In Eastern Finland, Ground Elder has already sprouted and is currently about 5-15 cm tall, though it can grow up to a meter by summer. The fresh sprouts have a hint of celery flavor, making them a great addition to dishes. I decided to make dumplings (Chinese:Jiaozi) with them, and they turned out delicious!
Ingredients:
dumpling filling
300 g minced beef or pork
150 g ground elder
8-10g salt
2 table spoon of sunflower seeds oil
30 ml water

dumpling wrapper
250 g wheat flour
1 g salt
130 g hot water
dip:
vinegar with a few drops of chili oil

Mix the wheat flour with hot water, and make a dough. Leave the dough aside in a covered container for a while

Rinse the ground elders, in the mean while take a pot and boil water (add one table spoon of salt so it will keep the color of the leaves in fresh green).

Blanching the herbs (around 10 seconds in boiling water and then put it under cold running water for a while) (in Finnish: Röypätä). Squeeze the water out and fine dice the herbs.

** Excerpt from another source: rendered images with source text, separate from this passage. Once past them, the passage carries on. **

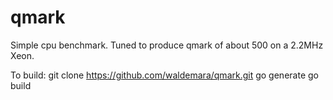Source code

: qmark
=====

Simple cpu benchmark. Tuned to produce qmark of about 500 on a 2.2MHz Xeon.

To build:
	git clone https://github.com/waldemara/qmark.git
	go generate
	go build
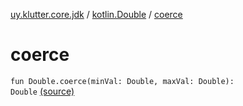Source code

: [uy.klutter.core.jdk](../index.md) / [kotlin.Double](index.md) / [coerce](.)


# coerce
<code>fun Double.coerce(minVal: Double, maxVal: Double): Double</code> [(source)](https://github.com/kohesive/klutter/blob/master/core-jdk6/src/main/kotlin/uy/klutter/core/jdk/Numbers.kt#L28)<br/>

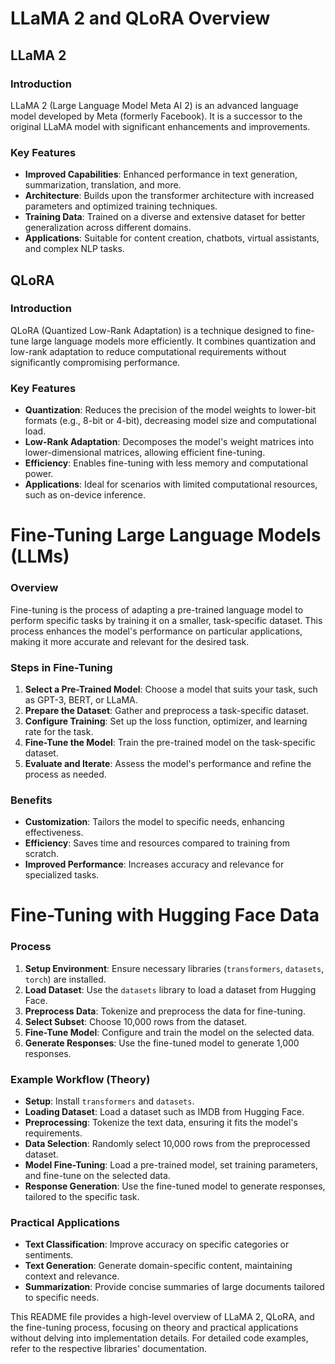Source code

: # LLaMA 2 and QLoRA Overview

## LLaMA 2

### Introduction
LLaMA 2 (Large Language Model Meta AI 2) is an advanced language model developed by Meta (formerly Facebook). It is a successor to the original LLaMA model with significant enhancements and improvements. 

### Key Features
- **Improved Capabilities**: Enhanced performance in text generation, summarization, translation, and more.
- **Architecture**: Builds upon the transformer architecture with increased parameters and optimized training techniques.
- **Training Data**: Trained on a diverse and extensive dataset for better generalization across different domains.
- **Applications**: Suitable for content creation, chatbots, virtual assistants, and complex NLP tasks.

## QLoRA

### Introduction
QLoRA (Quantized Low-Rank Adaptation) is a technique designed to fine-tune large language models more efficiently. It combines quantization and low-rank adaptation to reduce computational requirements without significantly compromising performance.

### Key Features
- **Quantization**: Reduces the precision of the model weights to lower-bit formats (e.g., 8-bit or 4-bit), decreasing model size and computational load.
- **Low-Rank Adaptation**: Decomposes the model's weight matrices into lower-dimensional matrices, allowing efficient fine-tuning.
- **Efficiency**: Enables fine-tuning with less memory and computational power.
- **Applications**: Ideal for scenarios with limited computational resources, such as on-device inference.

# Fine-Tuning Large Language Models (LLMs)

### Overview
Fine-tuning is the process of adapting a pre-trained language model to perform specific tasks by training it on a smaller, task-specific dataset. This process enhances the model's performance on particular applications, making it more accurate and relevant for the desired task.

### Steps in Fine-Tuning
1. **Select a Pre-Trained Model**: Choose a model that suits your task, such as GPT-3, BERT, or LLaMA.
2. **Prepare the Dataset**: Gather and preprocess a task-specific dataset.
3. **Configure Training**: Set up the loss function, optimizer, and learning rate for the task.
4. **Fine-Tune the Model**: Train the pre-trained model on the task-specific dataset.
5. **Evaluate and Iterate**: Assess the model's performance and refine the process as needed.

### Benefits
- **Customization**: Tailors the model to specific needs, enhancing effectiveness.
- **Efficiency**: Saves time and resources compared to training from scratch.
- **Improved Performance**: Increases accuracy and relevance for specialized tasks.

# Fine-Tuning with Hugging Face Data

### Process
1. **Setup Environment**: Ensure necessary libraries (`transformers`, `datasets`, `torch`) are installed.
2. **Load Dataset**: Use the `datasets` library to load a dataset from Hugging Face.
3. **Preprocess Data**: Tokenize and preprocess the data for fine-tuning.
4. **Select Subset**: Choose 10,000 rows from the dataset.
5. **Fine-Tune Model**: Configure and train the model on the selected data.
6. **Generate Responses**: Use the fine-tuned model to generate 1,000 responses.

### Example Workflow (Theory)
- **Setup**: Install `transformers` and `datasets`.
- **Loading Dataset**: Load a dataset such as IMDB from Hugging Face.
- **Preprocessing**: Tokenize the text data, ensuring it fits the model's requirements.
- **Data Selection**: Randomly select 10,000 rows from the preprocessed dataset.
- **Model Fine-Tuning**: Load a pre-trained model, set training parameters, and fine-tune on the selected data.
- **Response Generation**: Use the fine-tuned model to generate responses, tailored to the specific task.

### Practical Applications
- **Text Classification**: Improve accuracy on specific categories or sentiments.
- **Text Generation**: Generate domain-specific content, maintaining context and relevance.
- **Summarization**: Provide concise summaries of large documents tailored to specific needs.

This README file provides a high-level overview of LLaMA 2, QLoRA, and the fine-tuning process, focusing on theory and practical applications without delving into implementation details. For detailed code examples, refer to the respective libraries' documentation.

Add salt, and oil and mix the filling, add the water slowly during the process

When the filling is ready, take the dough out. It should feel softer than before.

Roll the dough first into a strip, and then split the strip dough into smaller portions (around 10 g per portion)

Round the small doughs, and then make them flat with a dough roller into the dumpling wrappers.

When the dumpling wrappers and fillings are both ready, start to make the dumplings. Use a table spoon, and scoop half table spoon of the filling and put it to the center of the wrapper, make a circle with water around the filling and seal it.

There are several ways to cook dumplings, you can boil, steam, or pan fry them.

My favourite way is to frying them on a pan. Toss a bit oil in the pan, and heat it with high temperature, place the dumplings in the pan and sizzle them for half a minute to get the bottom crispy, and reduce the heat to medium or a bit lower than medium, then add some water into the pan and put the lid on. Let the steam make prepare the dumplings ready. (You may repeatedly add water if needed).